Abandoned Offices
While most of America has returned to the office, a staggering number of federal employees have left their office spaces vacant. The Office of Personnel Management’s December 2024 “Status of Telework in the Federal Government Report to Congress” recounts an increase in the percentage of federal employees eligible for telework, from 52 percent in fiscal year (FY) 2022 to 57 percent in FY 2023 under the Biden-Harris Administration.
Of those telework-eligible employees, 75 percent of them teleworked in 2023 which meant that 43 percent of federal employees participated in telework in 2023. While this is a decline from the high of 47 percent reached in 2022, it is still roughly double the 22 percent of federal employees who teleworked in 2019. Moreover, an additional 7 percent of federal employees are classified as remote workers.

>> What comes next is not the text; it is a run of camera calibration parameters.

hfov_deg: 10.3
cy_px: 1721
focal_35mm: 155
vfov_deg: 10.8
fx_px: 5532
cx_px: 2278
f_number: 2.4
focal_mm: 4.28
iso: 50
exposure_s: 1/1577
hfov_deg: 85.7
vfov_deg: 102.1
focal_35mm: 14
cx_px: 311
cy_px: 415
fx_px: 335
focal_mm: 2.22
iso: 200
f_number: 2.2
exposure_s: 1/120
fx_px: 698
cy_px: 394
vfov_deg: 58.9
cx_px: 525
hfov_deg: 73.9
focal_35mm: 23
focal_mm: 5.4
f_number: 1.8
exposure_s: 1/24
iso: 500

Taxpayers Should Not Fund Unused Buildings
Amidst the massive increase in federal telework, a 2024 report to Congress from the Public Buildings Reform Board found that federal office buildings in DC averaged a mere 12 percent occupancy rate and no building was more than 26 percent full. The Department of Labor has capacity for 4,868 people, yet a mere 441 were there on an average day (9 percent occupancy). The Department of Veterans Affairs was only 7 percent occupied; the Department of Agriculture was only 6 percent occupied, and the Department of Energy had a mere 8 people in its 1.8 million square foot space (0 percent).
The federal government spends $8 billion a year to operate, maintain, and lease office space, and about half of the government’s leases (covering more than 70 million square feet of space) have expiration dates between 2025 and 2029. Agencies that use less than a specified percentage of their office space should be required to reduce their space or to merge with other underutilized federal office spaces. This would save taxpayers billions of dollars per year and would free up space for the private sector to put to more productive use.
Locality Pay Loopholes
Federal employee salaries are determined, at least in part, by where the employee’s office is based. The pay for employees performing similar jobs can vary up to $20,000 between localities.

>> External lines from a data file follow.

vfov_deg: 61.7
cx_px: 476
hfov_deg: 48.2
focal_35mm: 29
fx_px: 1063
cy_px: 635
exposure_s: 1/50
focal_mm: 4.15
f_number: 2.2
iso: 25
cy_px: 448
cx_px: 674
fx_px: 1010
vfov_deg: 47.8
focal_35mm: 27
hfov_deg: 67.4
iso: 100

The office of Inspectors General found that between 23 and 68 percent of teleworking employees collect incorrect locality pay that is higher than what their pay would be if it was adjusted to location in which they are actually living and working.
Congress Should Reduce Empty Unused Office Space and Restructure Locality Pay
In her “Out of Office” report, Senator Joni Ernst recommended specific legislation to save taxpayers from paying for unused office space and wrong locality pay adjustments.
The bipartisan Telework Transparency Act would require independent annual reviews of agencies to better ensure correct locality pay adjustments.
The Requiring Effective Management and Oversight of Teleworking Employees (REMOTE) Act would provide location tracking of employees’ work to enable proper pay determinations.
The Utilizing Space Efficiently and Improving Technologies (USE IT) Act would require buildings with less than 60 percent occupancy rates to reduce or consolidate their unused space.